[ACTIVITY] Reproduce word for word the part of the Pine Springs, Minnesota article between "- Time zone: UTC-6" and "population of 377.", inclusive.

[PASSAGE PROVIDED]

┄┄┄┄┄┄

- Location of the city of Pine Springs within Washington County, Minnesota
- Coordinates: 45°1′51″N 92°57′27″W﻿ / ﻿45.03083°N 92.95750°W
- Country: United States
- State: Minnesota
- County: Washington

Area
- • Total: 0.92 sq mi (2.38 km^{2})
- • Land: 0.77 sq mi (2.00 km^{2})
- • Water: 0.15 sq mi (0.39 km^{2})
- Elevation: 965 ft (294 m)

Population (2020)
- • Total: 377
- • Density: 489.4/sq mi (188.97/km^{2})
- Time zone: UTC-6 (Central (CST))
- • Summer (DST): UTC-5 (CDT)
- ZIP codes: 55115, 55128
- Area code: 651
- FIPS code: 27-51316
- GNIS feature ID: 2396211
- Website: https://www.cityofpinesprings.org/

= Pine Springs, Minnesota =

City in Minnesota, United States

Pine Springs is a city in Washington County, Minnesota, United States. As of the 2020 census, Pine Springs had a population of 377.
==Geography==
According to the United States Census Bureau, the city has a total area of 0.95 sqmi; 0.80 sqmi is land and 0.15 sqmi is water. Interstate 694 and Minnesota State Highway 36 are two of the main routes in the community.

==Demographics==

Historical population
| Census | Pop. | Note | %± |
| 1960 | 142 |  | — |
| 1970 | 138 |  | −2.8% |
| 1980 | 267 |  | 93.5% |
| 1990 | 436 |  | 63.3% |
| 2000 | 421 |  | −3.4% |
| 2010 | 408 |  | −3.1% |
| 2020 | 377 |  | −7.6% |
U.S. Decennial Census

===2010 census===
As of the census of 2010, there were 408 people, 144 households, and 124 families living in the city. The population density was 510.0 PD/sqmi. There were 149 housing units at an average density of 186.3 /sqmi. The racial makeup of the city was 89.5% White, 3.2% African American, 4.7% Asian, 2.5% from other races, and 0.2% from two or more races. Hispanic or Latino of any race were 2.9% of the population.

There were 144 households, of which 34.0% had children under the age of 18 living with them, 78.5% were married couples living together, 6.9% had a female householder with no husband present, 0.7% had a male householder with no wife present, and 13.9% were non-families. 11.8% of all households were made up of individuals, and 4.9% had someone living alone who was 65 years of age or older. The average household size was 2.83 and the average family size was 3.04.

The median age in the city was 50.3 years. 23% of residents were under the age of 18; 8.8% were between the ages of 18 and 24; 10.9% were from 25 to 44; 43% were from 45 to 64; and 14.5% were 65 years of age or older. The gender makeup of the city was 50.0% male and 50.0% female.

===2000 census===
As of the census of 2000, there were 421 people, 140 households, and 120 families living in the city. The population density was 509.0 PD/sqmi. There were 141 housing units at an average density of 170.5 /sqmi. The racial makeup of the city was 95.96% White, 1.43% African American, 1.19% Asian, 1.43% from other races. Hispanic or Latino of any race were 1.90% of the population.

┄┄┄┄┄┄

[DATASET ENTRIES]
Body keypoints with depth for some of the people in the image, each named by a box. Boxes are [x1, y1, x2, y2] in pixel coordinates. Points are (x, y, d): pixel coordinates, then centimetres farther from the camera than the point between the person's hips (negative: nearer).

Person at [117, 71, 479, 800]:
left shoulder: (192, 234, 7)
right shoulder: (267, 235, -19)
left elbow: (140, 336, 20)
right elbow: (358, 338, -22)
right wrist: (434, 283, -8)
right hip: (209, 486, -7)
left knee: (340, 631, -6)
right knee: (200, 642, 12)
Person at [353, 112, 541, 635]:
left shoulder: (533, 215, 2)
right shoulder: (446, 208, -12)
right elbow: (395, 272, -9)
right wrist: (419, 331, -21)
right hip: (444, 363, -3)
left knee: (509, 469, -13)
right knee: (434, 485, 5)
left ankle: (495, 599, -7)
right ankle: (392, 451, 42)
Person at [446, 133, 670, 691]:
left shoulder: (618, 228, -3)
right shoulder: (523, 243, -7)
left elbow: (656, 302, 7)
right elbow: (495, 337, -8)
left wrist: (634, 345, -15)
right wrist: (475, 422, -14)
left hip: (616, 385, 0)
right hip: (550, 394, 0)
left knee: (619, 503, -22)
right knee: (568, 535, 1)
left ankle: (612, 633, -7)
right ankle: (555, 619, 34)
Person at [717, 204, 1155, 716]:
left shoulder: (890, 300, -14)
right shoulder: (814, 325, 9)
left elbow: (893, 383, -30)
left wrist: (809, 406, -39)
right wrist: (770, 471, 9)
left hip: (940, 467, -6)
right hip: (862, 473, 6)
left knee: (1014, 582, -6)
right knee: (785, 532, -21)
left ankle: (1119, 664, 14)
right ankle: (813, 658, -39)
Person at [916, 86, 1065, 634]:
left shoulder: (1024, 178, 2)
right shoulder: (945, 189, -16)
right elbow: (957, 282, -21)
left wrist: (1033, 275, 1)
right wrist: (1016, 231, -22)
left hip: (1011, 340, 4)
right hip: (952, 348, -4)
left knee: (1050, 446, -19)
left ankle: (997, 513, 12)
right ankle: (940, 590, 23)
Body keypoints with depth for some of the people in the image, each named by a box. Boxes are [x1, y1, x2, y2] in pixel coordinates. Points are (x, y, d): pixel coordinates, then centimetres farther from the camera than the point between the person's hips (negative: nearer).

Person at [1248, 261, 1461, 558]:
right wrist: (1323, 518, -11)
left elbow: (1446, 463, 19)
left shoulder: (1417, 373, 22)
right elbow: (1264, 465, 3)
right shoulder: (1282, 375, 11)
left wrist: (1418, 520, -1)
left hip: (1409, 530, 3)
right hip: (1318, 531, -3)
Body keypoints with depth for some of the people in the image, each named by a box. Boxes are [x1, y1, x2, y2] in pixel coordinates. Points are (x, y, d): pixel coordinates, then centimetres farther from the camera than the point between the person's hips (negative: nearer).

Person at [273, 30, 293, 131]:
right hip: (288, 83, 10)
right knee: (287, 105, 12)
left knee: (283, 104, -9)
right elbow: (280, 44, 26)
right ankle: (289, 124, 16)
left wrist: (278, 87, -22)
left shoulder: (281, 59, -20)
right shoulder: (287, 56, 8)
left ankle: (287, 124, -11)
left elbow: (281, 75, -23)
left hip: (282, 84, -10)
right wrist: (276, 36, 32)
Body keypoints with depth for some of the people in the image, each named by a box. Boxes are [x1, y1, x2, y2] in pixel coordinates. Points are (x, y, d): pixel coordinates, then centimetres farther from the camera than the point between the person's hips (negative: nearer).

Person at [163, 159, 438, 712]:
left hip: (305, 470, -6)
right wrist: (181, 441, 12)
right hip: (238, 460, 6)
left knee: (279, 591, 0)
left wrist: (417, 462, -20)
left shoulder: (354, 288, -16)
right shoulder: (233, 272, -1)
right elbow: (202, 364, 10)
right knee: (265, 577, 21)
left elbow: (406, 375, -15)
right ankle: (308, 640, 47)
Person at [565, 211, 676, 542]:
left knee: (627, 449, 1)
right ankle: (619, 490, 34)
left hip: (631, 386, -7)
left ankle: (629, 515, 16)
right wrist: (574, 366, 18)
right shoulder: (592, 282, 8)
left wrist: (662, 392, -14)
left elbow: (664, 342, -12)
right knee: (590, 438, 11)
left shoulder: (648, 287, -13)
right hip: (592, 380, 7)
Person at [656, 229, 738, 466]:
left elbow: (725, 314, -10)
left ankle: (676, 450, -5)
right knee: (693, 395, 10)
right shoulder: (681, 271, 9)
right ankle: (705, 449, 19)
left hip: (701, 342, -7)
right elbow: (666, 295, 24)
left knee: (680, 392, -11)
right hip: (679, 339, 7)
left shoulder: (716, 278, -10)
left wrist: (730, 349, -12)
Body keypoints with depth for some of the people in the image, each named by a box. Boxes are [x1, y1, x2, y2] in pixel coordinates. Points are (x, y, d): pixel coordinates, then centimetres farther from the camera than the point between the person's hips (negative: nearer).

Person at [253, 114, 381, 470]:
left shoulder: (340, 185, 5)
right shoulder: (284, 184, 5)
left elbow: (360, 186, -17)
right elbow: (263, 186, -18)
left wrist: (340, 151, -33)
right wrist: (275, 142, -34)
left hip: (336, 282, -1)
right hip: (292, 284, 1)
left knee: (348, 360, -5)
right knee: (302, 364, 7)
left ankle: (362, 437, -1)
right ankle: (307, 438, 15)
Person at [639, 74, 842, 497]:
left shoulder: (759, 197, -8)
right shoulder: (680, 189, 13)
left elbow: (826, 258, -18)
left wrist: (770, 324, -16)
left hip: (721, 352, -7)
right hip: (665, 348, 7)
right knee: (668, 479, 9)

┄┄┄┄┄┄

[EXERCISE SOLUTION]
- Time zone: UTC-6 (Central (CST))
- • Summer (DST): UTC-5 (CDT)
- ZIP codes: 55115, 55128
- Area code: 651
- FIPS code: 27-51316
- GNIS feature ID: 2396211
- Website: https://www.cityofpinesprings.org/

= Pine Springs, Minnesota =

City in Minnesota, United States

Pine Springs is a city in Washington County, Minnesota, United States. As of the 2020 census, Pine Springs had a population of 377.